Legendary Prussian general and military theorist Carl von Clausewitz argued during the early 19th century that war was simply the continuation of politics by other means. Essentially speaking, this means that war is not simply slaughter and the grabbing of land but the achievement of political goals through alternative methods. Wars preceding 1945 ranging from the gargantuan Second World War to the comparatively minuscule Quasi-War have all pitted nation against nation, making them a matter of simple international politics. Examining the military engagements by the United States between 1776 and 1945, one can notice that the United States is very good at these sort of engagements. The problem today is that nearly 90% of ongoing wars are civil wars, conflicts that oftentimes involve various insurgent groups with the government facing issues of legitimacy.
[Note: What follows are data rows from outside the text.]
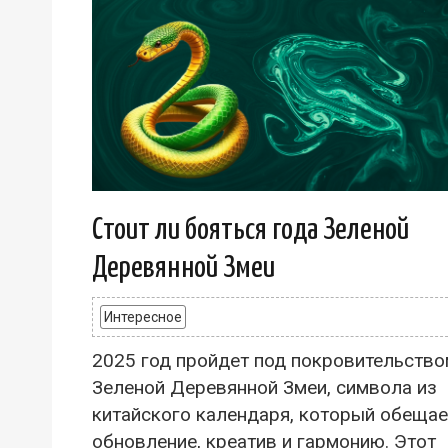
Стоит ли бояться года Зеленой
Деревянной Змеи
Интересное
2025 год пройдет под покровительств
Зеленой Деревянной Змеи, символа из
китайского календаря, который обещае
обновление, креатив и гармонию. Этот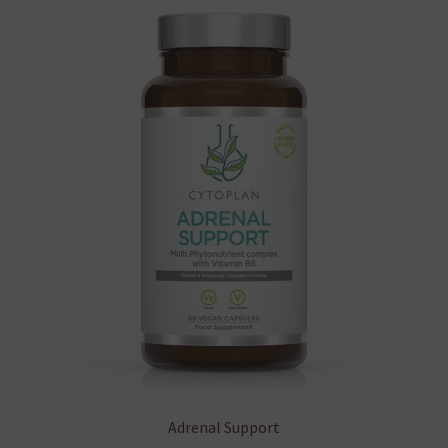
Adrenal Support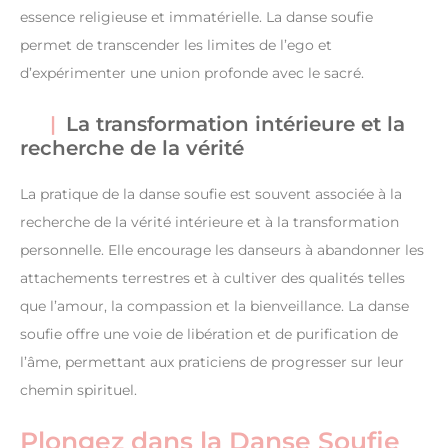
essence religieuse et immatérielle. La danse soufie
permet de transcender les limites de l’ego et
d’expérimenter une union profonde avec le sacré.
La transformation intérieure et la
recherche de la vérité
La pratique de la danse soufie est souvent associée à la
recherche de la vérité intérieure et à la transformation
personnelle. Elle encourage les danseurs à abandonner les
attachements terrestres et à cultiver des qualités telles
que l’amour, la compassion et la bienveillance. La danse
soufie offre une voie de libération et de purification de
l’âme, permettant aux praticiens de progresser sur leur
chemin spirituel.
Plongez dans la Danse Soufie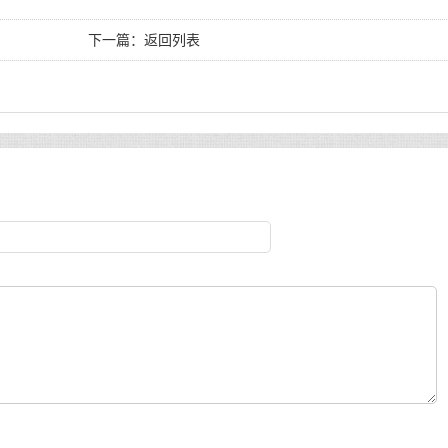
下一篇：
返回列表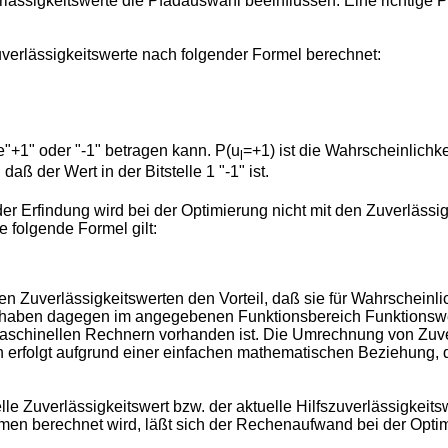
lässigkeitswerte die Pfadauswahl beeinflussen. Eine richtige P
uverlässigkeitswerte nach folgender Formel berechnet:
e"+1" oder "-1" betragen kann. P(u
=+1) ist die Wahrscheinlichkei
l
daß der Wert in der Bitstelle 1 "-1" ist.
r Erfindung wird bei der Optimierung nicht mit den Zuverlässi
e folgende Formel gilt:
n Zuverlässigkeitswerten den Vorteil, daß sie für Wahrscheinli
e haben dagegen im angegebenen Funktionsbereich Funktionswe
aschinellen Rechnern vorhanden ist. Die Umrechnung von Zuver
n erfolgt aufgrund einer einfachen mathematischen Beziehung, 
lle Zuverlässigkeitswert bzw. der aktuelle Hilfszuverlässigkeit
ahmen berechnet wird, läßt sich der Rechenaufwand bei der Optim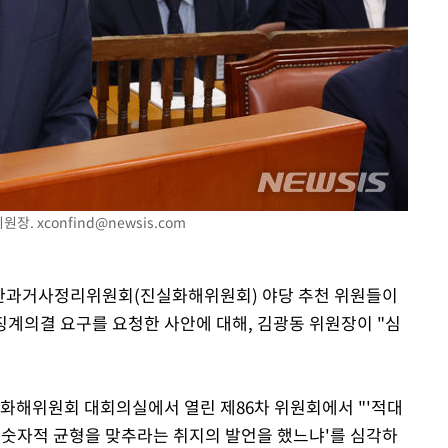
위원장.
xconfind@newsis.com
위한과거사정리위원회(진실화해위원회) 야당 추천 위원들이
징계의결 요구를 요청한 사안에 대해, 김광동 위원장이 "심
화해위원회 대회의실에서 열린 제86차 위원회에서 "'적대
3 숫자적 균형을 맞추라는 취지의 발언을 했느냐'를 심각하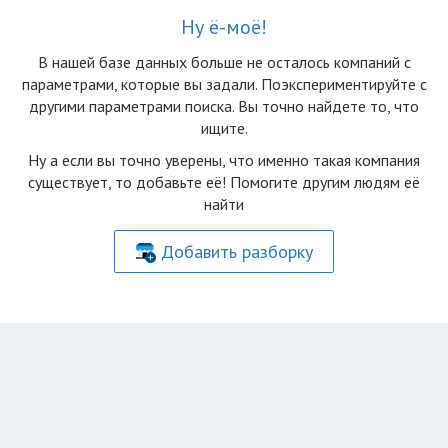
Ну ё-моё!
В нашей базе данных больше не осталоcь компаний с
параметрами, которые вы задали. Поэкспериментируйте с
другими параметрами поиска. Вы точно найдете то, что
ищите.
Ну а если вы точно уверены, что именно такая компания
существует, то добавьте её! Помогите другим людям её
найти
Добавить разборку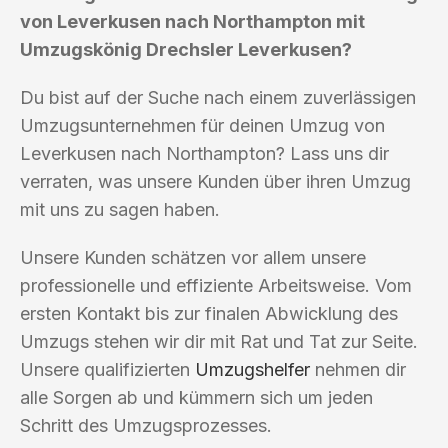
von Leverkusen nach Northampton mit
Umzugskönig Drechsler Leverkusen?
Du bist auf der Suche nach einem zuverlässigen
Umzugsunternehmen für deinen Umzug von
Leverkusen nach Northampton? Lass uns dir
verraten, was unsere Kunden über ihren Umzug
mit uns zu sagen haben.
Unsere Kunden schätzen vor allem unsere
professionelle und effiziente Arbeitsweise. Vom
ersten Kontakt bis zur finalen Abwicklung des
Umzugs stehen wir dir mit Rat und Tat zur Seite.
Unsere qualifizierten
Umzugshelfer
nehmen dir
alle Sorgen ab und kümmern sich um jeden
Schritt des Umzugsprozesses.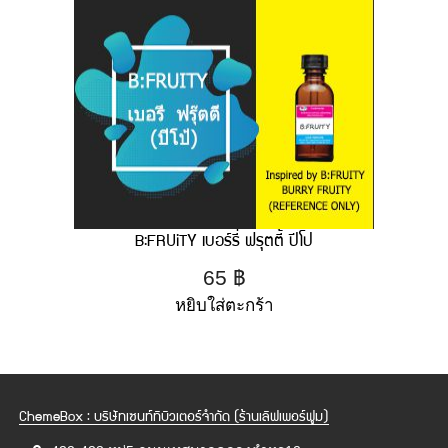
B:FRUiTY เบอร์รี่ ฟรุตตี้ ปีโป
65
฿
หยิบใส่ตะกร้า
ChemeBox : บริษัทเซนท์ทิบิวเตอร์จำกัด (ร้านเลิฟเพอร์ฟูม)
It doesn't come as a surprise then that the three longest military engagements in United States history, Vietnam, Iraq, and Afghanistan, have all been complex civil wars involving a plethora of fighting parties.
The very "Achilles heel" of the United States today that holds us back from definitively securing victories in war is a lack of cultural understanding. Coming out of the Second World War and reinforced by the fall of the almighty Soviet Union, the United States, a once distant isolationist state, became a superpower possessing not only the best-trained but the most powerful military in human history. With Washington growing interested in the idea of intervention, it began to initiate military actions in far-away states such as Vietnam and Korea. The problem is, the American state's primary strategy for military success has long been the use of superior technology and big-unit tactics. While this strategy was highly successful when waging traditional-style warfare, the trouble comes with the prominence of a different kind of a war.
One of the key struggles, when engaged in a conflict with insurgents, is that the military cannot clearly identify hostiles. Unlike traditional-style interstate warfare in which military intelligence is well aware of what the enemy looks like and where the enemy is located, in a counterinsurgent-war situation, the enemy is hiding amongst the civilian population. With hostiles oftentimes indistinguishable from civilians, the government's go-to cards of superior technology and big-unit tactics are left unplayable.
In order for the United States to see eventual success in the war against insurgents, it must cease the fatal flaw of wishful assumptions and cultural ignorance. While the White House, Capitol Hill, and Pentagon may convince themselves that it is not necessary to rebuild and stabilize a nation during/after a war, this a pitifully mistaken ideology. As the Marshall Plan and Truman Doctrine did for Europe following the Second World War, much more must be done in these suffering nations than a hailstorm of fire and multitudes of American troops. Beyond realizing what must begin, there must also be amended to how the United States approaches cultures during a war. At the height of the Iraq War in 2006, only six of the one-thousand US Embassy staffers in Baghdad were versed in Arabic. Such ignorance must cease in order for effective warfare to be waged. Future Presidents, as well as any other future leaders in government and military, must realize and accept that until the United States learns to become culturally understanding and realizes the needs of foreign nations during a war, the nation will forever be stuck in the hellish cycle of decades-long wars with no clear end.